September 25, 2002
Two important studies were presented back to back. David Nolan's study was presented immediately after Michael Dubé's A5005s substudy of ACTG 384.
Using a different approach from the ACTG study (a longitudinal, non-randomized trial), this group from western Australia looked at what happened to the peripheral fat of treatment-naive patients who were started on a regimen containing either stavudine (d4T, Zerit) or zidovudine (AZT, Retrovir). The number of patients in this study was smaller than in the A5005s substudy. There were only 53 patients in Dr. Nolan's study, 27 of whom had received stavudine, and 26 zidovudine. Both groups of patients were comparable at baseline, with a slightly lower body mass index (BMI) for the group that received stavudine (remember, this was not a randomized trial). Patients were followed for two and a half years on average, and if they changed their medication, they were censored at that point.
Patients had three to six dual-energy x-ray absorptiometry (DEXA) scans during the follow up. With the longitudinal data captured, they were able to model fat loss over time for each group of patients.
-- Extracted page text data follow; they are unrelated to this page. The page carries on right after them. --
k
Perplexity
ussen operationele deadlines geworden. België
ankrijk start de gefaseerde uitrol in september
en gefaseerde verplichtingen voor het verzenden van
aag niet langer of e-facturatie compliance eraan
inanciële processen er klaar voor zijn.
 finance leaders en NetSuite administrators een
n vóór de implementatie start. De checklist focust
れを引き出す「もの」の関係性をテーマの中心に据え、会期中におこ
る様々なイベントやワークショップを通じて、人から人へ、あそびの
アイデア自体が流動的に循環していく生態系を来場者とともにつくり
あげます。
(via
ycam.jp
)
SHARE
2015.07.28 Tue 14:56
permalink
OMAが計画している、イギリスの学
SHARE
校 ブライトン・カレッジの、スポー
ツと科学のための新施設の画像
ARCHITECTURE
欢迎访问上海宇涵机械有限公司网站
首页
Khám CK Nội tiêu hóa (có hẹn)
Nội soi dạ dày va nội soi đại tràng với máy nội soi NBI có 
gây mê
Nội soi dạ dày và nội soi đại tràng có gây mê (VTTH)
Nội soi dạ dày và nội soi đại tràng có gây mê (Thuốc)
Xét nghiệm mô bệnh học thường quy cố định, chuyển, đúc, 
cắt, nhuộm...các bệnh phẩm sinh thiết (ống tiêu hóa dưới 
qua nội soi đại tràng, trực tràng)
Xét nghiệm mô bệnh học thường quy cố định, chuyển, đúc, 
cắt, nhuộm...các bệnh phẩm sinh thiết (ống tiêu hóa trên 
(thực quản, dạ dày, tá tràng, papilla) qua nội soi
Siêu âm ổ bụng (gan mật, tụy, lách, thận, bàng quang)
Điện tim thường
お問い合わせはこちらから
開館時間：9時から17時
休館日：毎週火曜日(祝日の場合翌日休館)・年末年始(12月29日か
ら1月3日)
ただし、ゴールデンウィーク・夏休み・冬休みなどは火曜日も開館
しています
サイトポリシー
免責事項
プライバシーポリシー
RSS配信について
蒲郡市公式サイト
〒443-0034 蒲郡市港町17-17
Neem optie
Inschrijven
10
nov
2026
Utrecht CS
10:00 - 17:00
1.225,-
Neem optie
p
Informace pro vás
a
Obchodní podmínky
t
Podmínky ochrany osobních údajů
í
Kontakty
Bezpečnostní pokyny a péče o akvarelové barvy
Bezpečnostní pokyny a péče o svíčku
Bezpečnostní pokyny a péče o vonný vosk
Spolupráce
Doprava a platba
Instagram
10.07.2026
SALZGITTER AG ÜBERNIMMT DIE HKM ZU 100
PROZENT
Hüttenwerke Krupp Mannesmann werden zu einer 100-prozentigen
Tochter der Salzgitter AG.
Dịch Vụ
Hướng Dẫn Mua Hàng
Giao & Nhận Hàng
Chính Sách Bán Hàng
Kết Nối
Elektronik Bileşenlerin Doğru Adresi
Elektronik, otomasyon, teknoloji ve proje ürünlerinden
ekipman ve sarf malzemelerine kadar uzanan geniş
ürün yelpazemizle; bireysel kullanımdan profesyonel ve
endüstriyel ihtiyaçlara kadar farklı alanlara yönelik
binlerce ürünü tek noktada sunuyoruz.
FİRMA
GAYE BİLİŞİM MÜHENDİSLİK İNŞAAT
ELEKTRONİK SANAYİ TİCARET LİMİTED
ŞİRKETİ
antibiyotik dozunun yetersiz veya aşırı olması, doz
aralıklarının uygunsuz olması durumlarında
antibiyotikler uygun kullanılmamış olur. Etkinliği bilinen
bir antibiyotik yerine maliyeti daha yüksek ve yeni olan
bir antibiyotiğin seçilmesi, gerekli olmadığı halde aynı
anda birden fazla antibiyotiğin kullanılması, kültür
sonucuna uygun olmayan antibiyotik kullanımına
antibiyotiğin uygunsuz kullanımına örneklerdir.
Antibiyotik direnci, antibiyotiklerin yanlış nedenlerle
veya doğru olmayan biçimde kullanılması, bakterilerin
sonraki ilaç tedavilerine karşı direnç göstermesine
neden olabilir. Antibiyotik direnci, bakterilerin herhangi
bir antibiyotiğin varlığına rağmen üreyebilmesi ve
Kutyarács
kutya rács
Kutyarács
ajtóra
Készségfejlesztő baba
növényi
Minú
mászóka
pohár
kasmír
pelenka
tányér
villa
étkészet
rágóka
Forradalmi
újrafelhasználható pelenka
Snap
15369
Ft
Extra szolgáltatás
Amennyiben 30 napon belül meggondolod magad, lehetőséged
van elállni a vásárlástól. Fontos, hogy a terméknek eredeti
They were also able to create mathematical equations that would predict the rate of fat loss depending on the nucleoside (stavudine or zidovudine) that was selected to originally treat the patients.
The choice of stavudine or zidovudine was a strong predictor of the rate of fat loss in the extremities of these patients. Whether the patient was or was not on a PI- or an NNRTI-based regimen did not matter at all. Age and an AIDS diagnosis were also predictors of the fat loss.
The study has the beauty of longitudinal studies. Cross-sectional studies, no matter how well done or large they are, cannot tell us more of what they have told us already.
This study confirms A5005s, which proved that patients receiving stavudine lose peripheral fat faster than patients receiving zidovudine. Not a big surprise for anybody, but it is nice to see data that supports conventional wisdom.